La querelle fa tornare d’attualità il secondo atto di Boccaccio ’70, “Le tentazioni del dottor Antonio” di Federico Fellini: un vecchio puritano (Peppino De Filippo) dà vita a una battaglia atta alla rimozione di un mega cartellone pubblicitario in cui una giunonica Anita Ekberg è testimonial di una marca di latte. Era il 1962 e le curve scandalose della diva che disturbavano i sonni dei bigotti asfaltarono il moralismo dell’epoca.
Che accadrebbe se il cartellone fosse esposto oggi? Un putiferio.
Nell’indignazione per le forme della spigolatrice si nasconde un dottor Antonio che sopravvive ai decenni cambiando sembianze. Il demone puritano non si combatte riscrivendo codici morali ma affrancandoci una volta per tutto da essi. In talune difese della donna si continua a processarne il corpo che non viene assolutamente liberato ma ulteriormente imbrigliato nei dogmi.
Forse è realmente inappropriata la statua di Sapri, probabilmente non somiglia all’idea della lavoratrice antiborbonica ma più a una frequentatrice di palestre (e qui sarebbe interessante conoscere la modella di riferimento), ma tacciarla come «provocante e lasciva» è sessista almeno quanto esporne il didietro.

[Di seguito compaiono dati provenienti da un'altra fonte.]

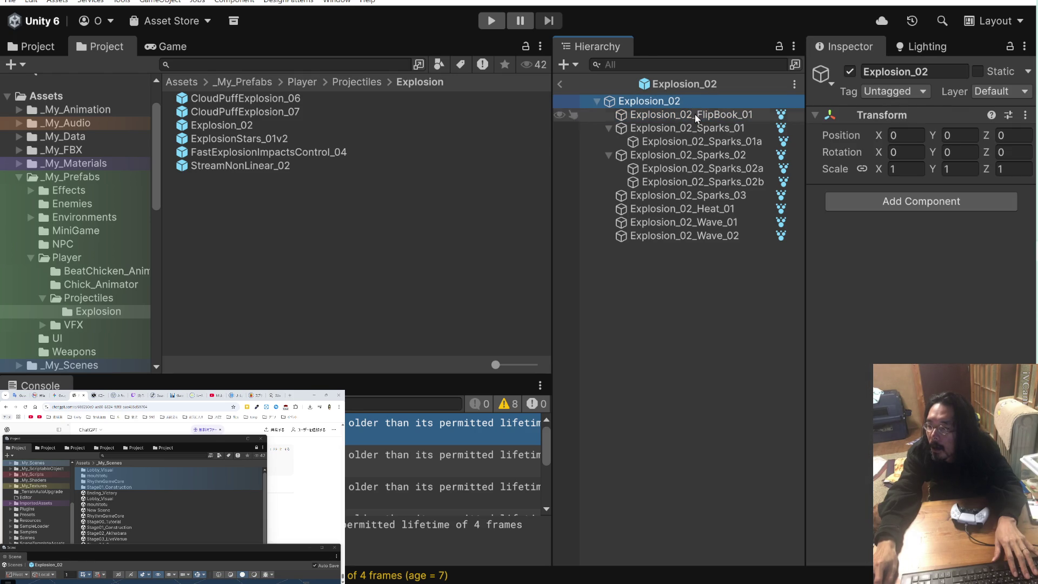
left_click(697, 142)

L’opera dello scultore cilentano è stata inaugurata alla presenza dell’ex premier Giuseppe Conte che in una foto divenuta virale appare scortato da una banda di soli uomini: qui il punto. Fa impressione lo scatto: maschi di potere accerchiano un’unica donna che appare una preda, sola e nuda. Se lo scatto fosse esso stesso un’opera d’arte sarebbe una potentissima critica alla società attuale che permette ancora che in un momento istituzionale l’unica donna presente non sia nemmeno una donna ma una statua. Questo deve scandalizzare, non l’arte, mai i corpi.